For one, bone marrow transplants can have serious complications. The “London Patient” himself experienced some of these, including infection from other viruses. Patients who receive transplants also have to take medications to suppress the immune system, and they require close monitoring with blood tests.

Although bone marrow transplants with the CCR5 mutation might benefit patients with HIV and certain types of cancer, it’s unclear right now if stem cell transplants are any better at treating HIV than remaining on ART, which is already incredibly effective. Either way, the total number of medications could be about the same.

The success of the ‘London Patient’ shows that CCR5 is a target for HIV research.

The “London Patient’s” success story confirms what many scientists had already suspected: that CCR5 is a viable target for HIV treatment.

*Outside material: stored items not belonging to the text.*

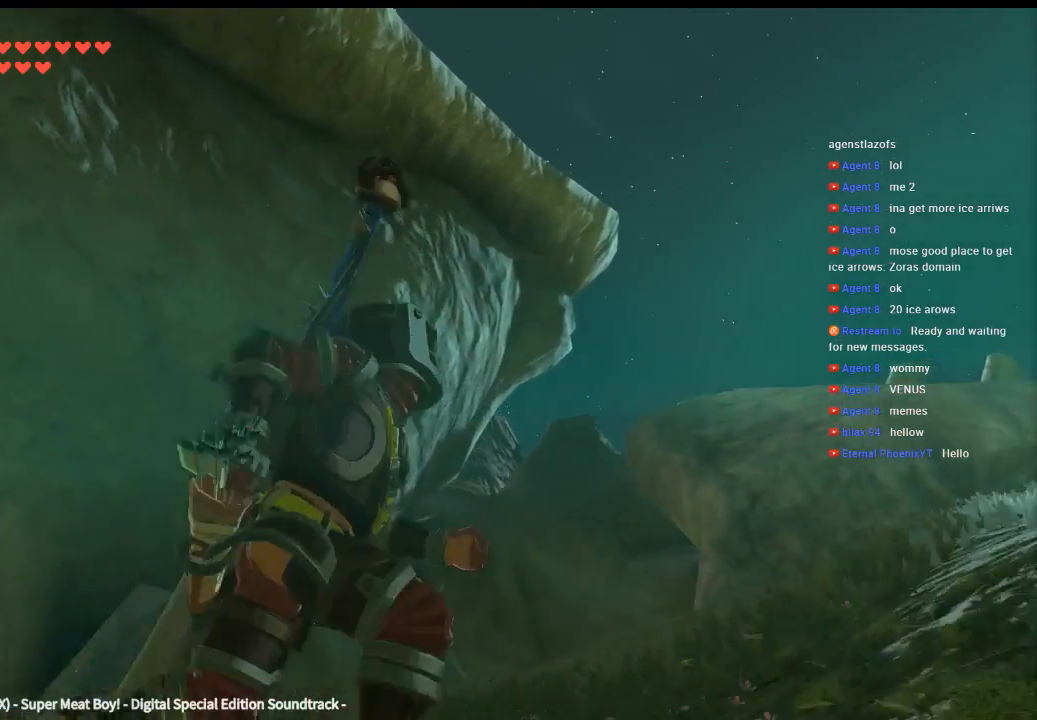
{"dt_ms": 500, "buttons": [], "left_stick": "right", "events": []}
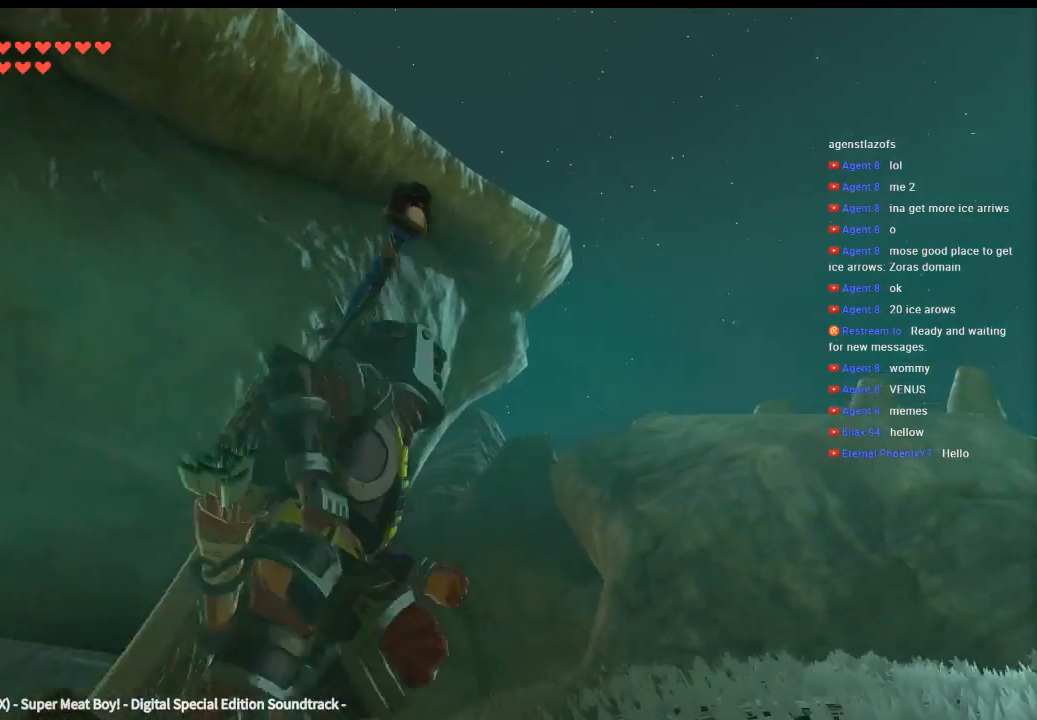
{"dt_ms": 1000, "buttons": [], "left_stick": "down-right"}
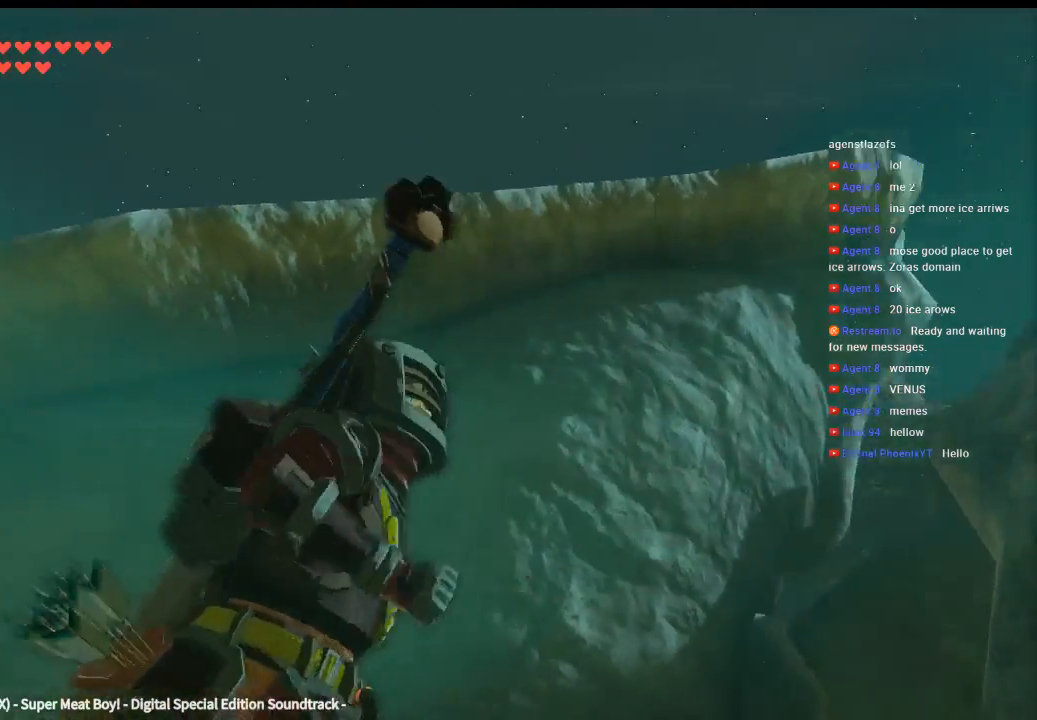
{"dt_ms": 500, "buttons": [], "left_stick": "center", "events": [[133, "left_stick", "center"]]}
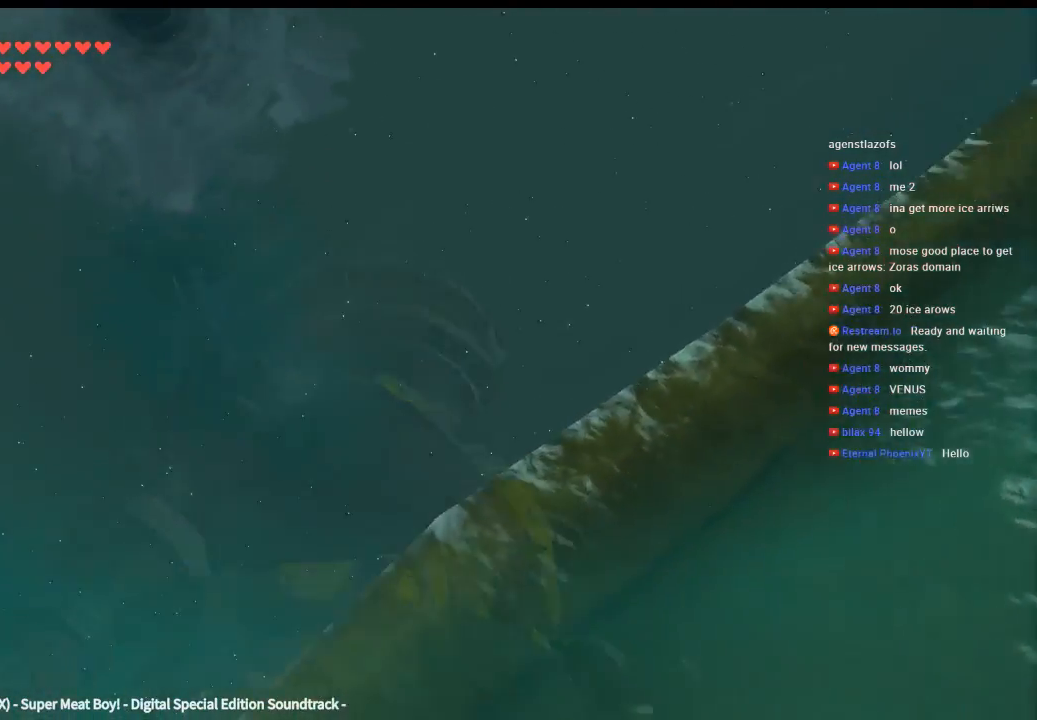
{"dt_ms": 500, "buttons": [], "left_stick": "center", "events": []}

“The fact that this person has confirmed the original Tim Brown transplant tells us that CCR5 is important,” Fauci said.

Other strategies to treat HIV using CCR5 include the administration of drugs that bind to CCR5 and stop the receptor from working, as well as gene therapy to cut out the CCR5 gene and thereby prevent the receptor from being made. These are the subject of ongoing research.

For there to be an HIV cure, Fauci said a treatment needs to accomplish two things: eliminate HIV and do so while a patient is taken off of ART. While stem cell transplants may not necessarily replace medications for the widespread treatment of HIV, Fauci is hopeful a cure will be discovered in the near future.

“As a scientist,” Fauci said, “I’m always cautiously optimistic.”

Amrit K. Kamboj, MD, and Leila Haghighat, MD, are internal medicine residents and members of the ABC News Medical Unit.